Tim Keel‘s new book, Intuitive Leadership: Embracing a Paradigm of Narrative, Metaphor, and Chaos left me a little unsatisfied. Not because it’s not a great book, or that Tim’s not a terrific writer who is right about everything he says. If I knew a pastor who was dissatisfied with the conventional model of church, or had a friend who wanted to do church in a way that fits with– rather than fights with– our culture, or if by some miracle our church was given an intern, I’d make sure she or he read this book, twice. No, I think I’m disappointed because I recently met Tim, and found him a fascinating font of wisdom, insight, innovative thinking, and intriguing perspectives. So I was looking forward to 250 pages of groundbreaking thinking, and instead got a more entry-level treatment (apparently) aimed at a conventional and skeptical pastor in a conservative church. I guess the thorny old issue of ‘audience’ and ‘book sales’ rears its head once again (and I’m sure I can be blamed for demanding a distillation of someone else’s work and wisdom, rather than doing the research and creative thinking myself).
By the end of the book, Keel offers a compelling taste of a different way of being Christian, and of doing church. Of a move from the departing age of organization to the coming age of creativity, and intuition. But he doesn’t address the most important practical matter of how people can disengage from the systems and organizations already in place.

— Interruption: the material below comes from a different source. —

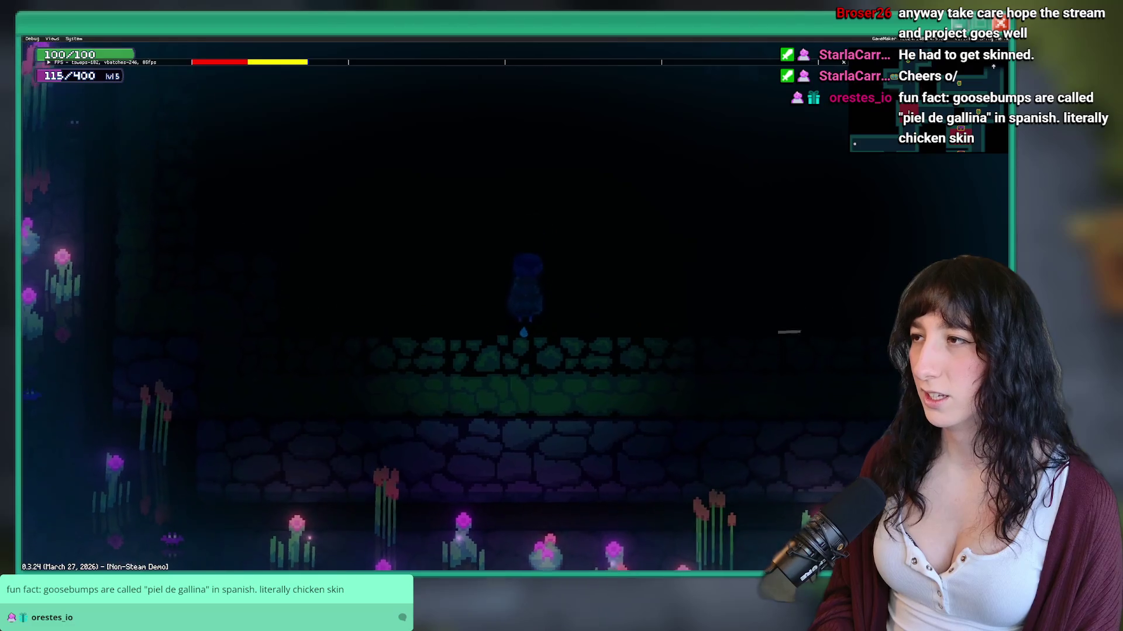
key(s)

How does a professional clergyperson free themselves from the very command-and-control structures that Keel so correctly decries– how to turn off the money, salary, position, praise, benefits, and pension? And how does a parishioner give up their comfy seat and weekly entertainment for a more demanding engagement with God and others? It seems to me that what holds pastors back from engaging with this stuff is that they’re not sure how they’ll live, or what they’ll eat, on the other side (and I can certainly empathize). And what dissuades most congregants is that they don’t want to be creative, or intuitive, or engaged (ditto). The rewards are there, but they are less tangible, and the return on investment has a longer term than we’d like.
So Tim’s not wrong, he’s righter than right. But I’m left longing for more of his cutting-edge thinking, and wondering how fast any of us can change. As long as ‘church’ or ‘Christian’ means ‘conservative’ or ‘control’ for so many people, that day seems far away, indeed.